Exercise instructions | The task calls for each line of the records below in which the word "PERU" appears.

:: Data supplied ::

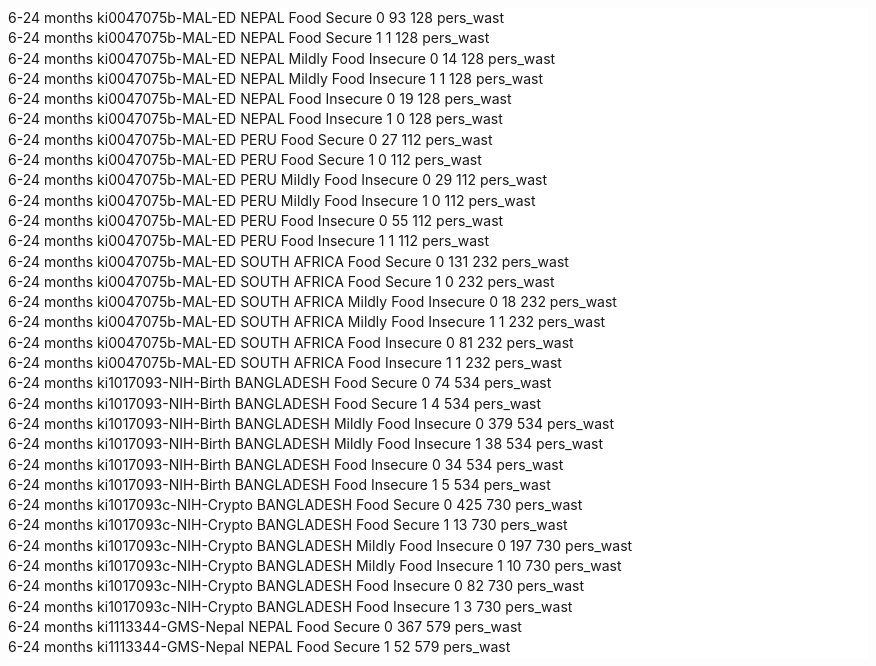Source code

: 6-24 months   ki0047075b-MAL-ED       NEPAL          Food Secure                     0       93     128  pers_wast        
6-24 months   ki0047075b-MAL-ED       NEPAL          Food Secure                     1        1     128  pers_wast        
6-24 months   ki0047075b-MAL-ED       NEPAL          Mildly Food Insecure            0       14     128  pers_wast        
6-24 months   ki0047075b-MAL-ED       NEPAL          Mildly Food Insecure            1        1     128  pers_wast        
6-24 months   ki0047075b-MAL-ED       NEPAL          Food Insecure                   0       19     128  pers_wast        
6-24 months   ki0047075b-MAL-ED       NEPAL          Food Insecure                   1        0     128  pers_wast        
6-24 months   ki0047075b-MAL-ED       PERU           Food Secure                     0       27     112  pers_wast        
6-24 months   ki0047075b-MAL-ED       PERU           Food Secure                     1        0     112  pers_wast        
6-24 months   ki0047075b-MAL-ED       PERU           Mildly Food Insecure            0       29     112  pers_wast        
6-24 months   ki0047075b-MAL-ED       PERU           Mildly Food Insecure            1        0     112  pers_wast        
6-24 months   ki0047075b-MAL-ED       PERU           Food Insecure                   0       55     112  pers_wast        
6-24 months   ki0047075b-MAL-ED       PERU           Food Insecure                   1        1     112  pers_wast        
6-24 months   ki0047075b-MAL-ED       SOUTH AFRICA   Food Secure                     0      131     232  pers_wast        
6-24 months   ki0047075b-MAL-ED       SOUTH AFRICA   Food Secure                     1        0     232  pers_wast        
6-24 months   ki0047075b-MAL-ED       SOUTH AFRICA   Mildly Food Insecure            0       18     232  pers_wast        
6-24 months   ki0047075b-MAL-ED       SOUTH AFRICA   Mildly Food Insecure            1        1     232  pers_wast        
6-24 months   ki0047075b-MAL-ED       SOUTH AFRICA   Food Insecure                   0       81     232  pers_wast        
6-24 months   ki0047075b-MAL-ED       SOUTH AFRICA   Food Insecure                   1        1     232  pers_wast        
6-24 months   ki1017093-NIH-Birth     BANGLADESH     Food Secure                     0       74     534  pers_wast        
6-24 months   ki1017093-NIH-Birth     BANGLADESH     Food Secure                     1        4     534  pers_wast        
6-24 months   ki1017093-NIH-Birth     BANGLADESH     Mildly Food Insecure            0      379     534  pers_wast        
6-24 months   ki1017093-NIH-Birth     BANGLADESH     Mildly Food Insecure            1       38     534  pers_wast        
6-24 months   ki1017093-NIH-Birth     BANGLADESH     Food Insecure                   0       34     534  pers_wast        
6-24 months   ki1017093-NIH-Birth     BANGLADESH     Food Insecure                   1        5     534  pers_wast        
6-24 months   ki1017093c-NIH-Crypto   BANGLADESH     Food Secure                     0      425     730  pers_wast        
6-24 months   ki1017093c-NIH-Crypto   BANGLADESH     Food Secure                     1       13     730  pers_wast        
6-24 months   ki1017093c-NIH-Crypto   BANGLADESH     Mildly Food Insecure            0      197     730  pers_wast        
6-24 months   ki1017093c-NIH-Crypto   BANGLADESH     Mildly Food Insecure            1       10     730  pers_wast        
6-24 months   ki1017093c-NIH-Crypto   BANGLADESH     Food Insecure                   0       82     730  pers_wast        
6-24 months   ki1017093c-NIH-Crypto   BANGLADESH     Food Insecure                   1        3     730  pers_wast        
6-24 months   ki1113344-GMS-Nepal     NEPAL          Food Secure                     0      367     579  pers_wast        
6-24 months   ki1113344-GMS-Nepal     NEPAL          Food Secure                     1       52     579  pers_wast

:::

Output below |
6-24 months   ki0047075b-MAL-ED       PERU           Food Secure                     0       27     112  pers_wast        
6-24 months   ki0047075b-MAL-ED       PERU           Food Secure                     1        0     112  pers_wast        
6-24 months   ki0047075b-MAL-ED       PERU           Mildly Food Insecure            0       29     112  pers_wast        
6-24 months   ki0047075b-MAL-ED       PERU           Mildly Food Insecure            1        0     112  pers_wast        
6-24 months   ki0047075b-MAL-ED       PERU           Food Insecure                   0       55     112  pers_wast        
6-24 months   ki0047075b-MAL-ED       PERU           Food Insecure                   1        1     112  pers_wast        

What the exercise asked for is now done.